Interview mit Prof. Dr. Peter Ulrich

in: ZV info – Zeitschrift des Zentralverbands Staats- und Gemeindepersonal Schweiz, Nr.4, 13. April 2005

Managerlöhne

Sind Sie zufrieden mit dem Inhalt der Gesetzesvorlage?

Nicht wirklich. Es handelt sich um eine typisch schweizerische, halbe Lösung, gekennzeichnet von Mutlosigkeit gegenüber den privatwirtschaftlichen Macht-trägen. Die Geheimniskrämerei um die Spitzenlöhne von Topmanagern passt doch längst nicht mehr zur Tatsache, dass grosse Unternehmen quasi-öffentliche Institutionen sind, an denen alles ausser der eigentumsrechtlichen Basis öffentlichen Charakter hat oder von höchster öffentlicher Relevanz ist. In einer offenen Gesellschaft freier und gleichberechtigter Bürger, wie es die Schweiz in besonderem Mass zu sein beansprucht, ist deshalb Transparenz in diesen Dingen geboten. Zwar ist es erfreulich, dass überhaupt ein Schritt in Richtung Transparenz gegangen wird. Aber weshalb nicht gleich zwei Schritte? Einmal mehr scheint die Schweizer Politik in der Defensive befangen und wird erst auf internationalen Druck nachziehen.

**DATENAUSZUG**.
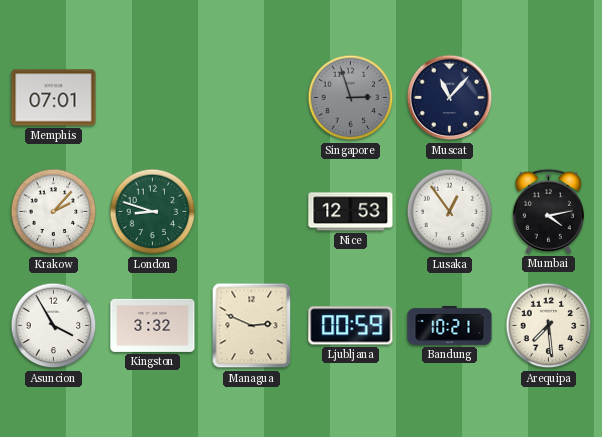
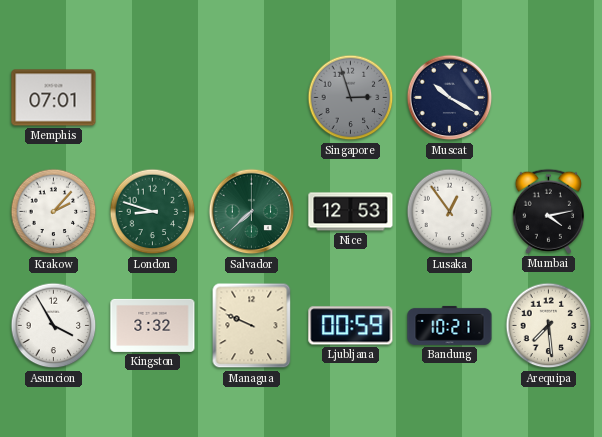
Muscat: 11:07 -> 10:20
Salvador: none -> 7:38
Managua: 2:49 -> 9:49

**ANFORDERUNGEN**.
(a) Beantworten Sie anhand des Interviews über Managerlöhne die folgenden Fragen:
(i) In welcher Zeitschrift und an welchem Datum erschien das Interview?
(ii) Als was bezeichnet Prof. Dr. Peter Ulrich grosse Unternehmen?
(iii) Worauf hin wird die Schweizer Politik laut seiner Antwort erst nachziehen?
(b) Setzen Sie das Interview über Managerlöhne im Anschluss an seinen letzten Satz fort.
Das Material wird für die Bearbeitung nicht benötigt.

**ANTWORTEN**.
(a)
(i) In der „ZV info – Zeitschrift des Zentralverbands Staats- und Gemeindepersonal Schweiz“, Nr. 4, am 13. April 2005.
(ii) Als quasi-öffentliche Institutionen.
(iii) Auf internationalen Druck.

(b)
 

Warum aber ist die volle Transparenz bezüglich der Löhne in der Geschäftsleitung wichtig? Warum genügt es nicht, die Entschädigungen der Verwaltungsräte und die Gesamtbezüge der Geschäftsleitung sowie den anonym gehaltenen Spitzenlohn bekannt zu geben?

Es handelt sich schlicht um eine Frage guter und glaubwürdiger Unternehmensführung im Umgang mit Macht- und Verantwortungsfragen (Corporate Governance). Damit hapert es in vielen Schweizer Grossunternehmen noch bedenklich, beispielsweise wenn der CEO sich in Personalunion als Verwaltungsratspräsident gleich selber kontrolliert (z.B. bei Novartis, Roche und demnächst wohl Nestlé) oder wenn Geschäftsleitungsmitglieder im Compensation Committee sitzen und dort über ihre eigenen Bezüge mitentscheiden (z.B. Nestlé-Chef P. Brabeck). Dann ist es umso wichtiger, dass die Aktionäre und die allgemeine Öffentlichkeit eine gewisse Kontrolle ausüben können. Solcher Legitimationsdruck verändert auf die Dauer das Rollenverständnis der obersten Führungskräfte in Richtung eines bewussteren Umgangs mit den ganz normalen gesellschaftlichen Wert- und Interessenkonflikten um das unternehmerische Handeln.

 

Gibt es heute noch unethisch hohe Löhne?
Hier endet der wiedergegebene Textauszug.